The film is structured around Murad’s journey to brief the United Nations’ General Assembly in 2016 on the subject of human trafficking, with only three minutes to distil her and the Yazidis’ horror story. By this time, she was pretty well versed in fitting her narrative into 180 seconds. On Her Shoulders follows Murad as she speaks to well-meaning journalists forcing her to relive her nightmares (Bombach’s film spares us the gory details), meets well-meaning politicians who give her the grand tour of resplendent government buildings (but can do nothing about her plight), and addresses Yazidi refugee camps — hordes of people who rather than return home will be split up across the international community, marking the end of a shared collective identity for a dwindling religious minority. Murad’s thin, wary smile and implacable resolve remain in place throughout.

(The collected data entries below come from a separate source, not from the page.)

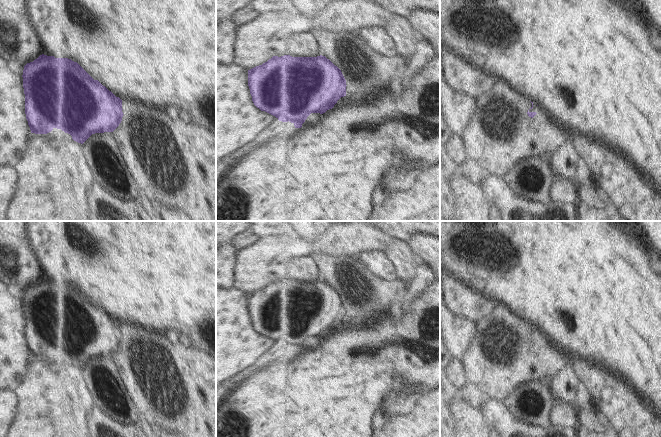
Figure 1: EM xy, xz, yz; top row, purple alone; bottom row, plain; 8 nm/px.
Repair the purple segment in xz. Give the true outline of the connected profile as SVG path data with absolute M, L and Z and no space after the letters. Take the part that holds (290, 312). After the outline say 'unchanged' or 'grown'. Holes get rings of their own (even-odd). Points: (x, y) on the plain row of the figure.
M273 280L262 289L248 294L248 310L254 329L261 335L275 340L279 345L291 346L295 352L301 352L311 337L323 338L332 333L337 325L346 320L346 304L341 294L325 280L292 281Z | unchanged

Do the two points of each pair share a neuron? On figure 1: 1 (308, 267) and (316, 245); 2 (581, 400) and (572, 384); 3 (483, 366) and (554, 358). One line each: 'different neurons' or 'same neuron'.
1: different neurons
2: same neuron
3: same neuron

Murad beautifully evokes her story without a shred of sentimentality.

As a piece of filmmaking, On Her Shoulders is sensitive and empathetic but conventional, mixing talking heads and footage of Murad and her team on their travels. The saving grace is Murad herself. She emerges self-possessed, dignified and direct, beautifully evoking her own story without a shred of sentimentality. Bombach never forgets to drop in human moments — Murad’s dream of opening a hair salon, or her simple joy in riding a shopping trolley — and the film is at its best as Murad writes her speeches on the fly or rehearses her testimony in Starbucks. The film also makes a hero of Murad Ismael, Murad’s translator/advocate, who tirelessly works alongside the young woman to promote the Yazidis’ concerns. She worries that he is giving up the chance of a family. He doesn’t seem to mind.

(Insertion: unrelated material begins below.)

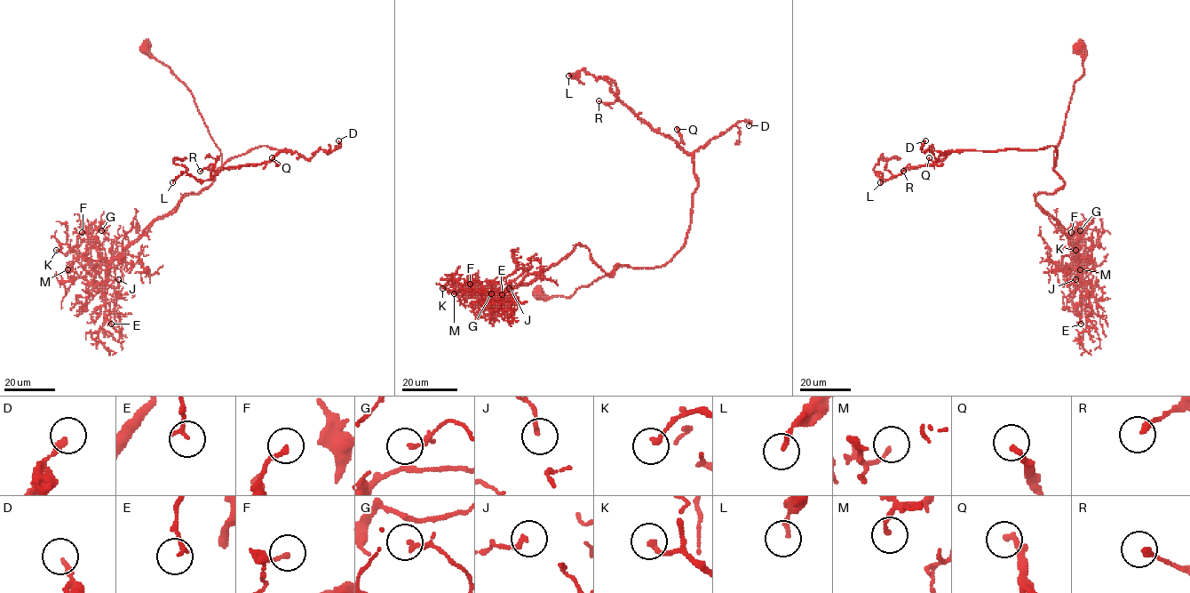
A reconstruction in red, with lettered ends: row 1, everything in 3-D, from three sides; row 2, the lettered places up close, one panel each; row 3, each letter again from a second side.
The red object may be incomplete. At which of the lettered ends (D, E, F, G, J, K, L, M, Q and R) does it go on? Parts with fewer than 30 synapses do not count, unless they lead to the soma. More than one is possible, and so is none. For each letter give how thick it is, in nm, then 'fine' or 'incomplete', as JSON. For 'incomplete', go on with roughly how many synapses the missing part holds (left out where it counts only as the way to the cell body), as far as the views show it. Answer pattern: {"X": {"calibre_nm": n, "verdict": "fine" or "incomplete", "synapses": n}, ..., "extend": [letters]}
{"D": {"calibre_nm": 200, "verdict": "fine"}, "E": {"calibre_nm": 160, "verdict": "fine"}, "F": {"calibre_nm": 180, "verdict": "fine"}, "G": {"calibre_nm": 110, "verdict": "fine"}, "J": {"calibre_nm": 170, "verdict": "fine"}, "K": {"calibre_nm": 200, "verdict": "fine"}, "L": {"calibre_nm": 170, "verdict": "fine"}, "M": {"calibre_nm": 160, "verdict": "fine"}, "Q": {"calibre_nm": 240, "verdict": "incomplete", "synapses": 50}, "R": {"calibre_nm": 220, "verdict": "fine"}, "extend": ["Q"]}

Frustratingly, given it is only three minutes long, we are denied seeing Murad’s UN address in full. But, time and again, Bombach takes Murad’s lead and keeps the focus on the Yazidis’ plight, not the theatrics (unlike the rest of the world, the film gives Murad’s human rights lawyer, Amal Clooney, her due without getting starstruck). The film flips on an axis of hope provided by its hero and despair given the lack of political action in the face of such heart-rending testimony. Although the film is alive to the complexities of the situation, it makes you feel that if Murad can’t spur change, what will?

On Her Shoulders is a compassionate, level-headed portrait of a remarkable woman. What it lacks in filmmaking fireworks, it makes up for in the sheer magnetism and moxie of its hero.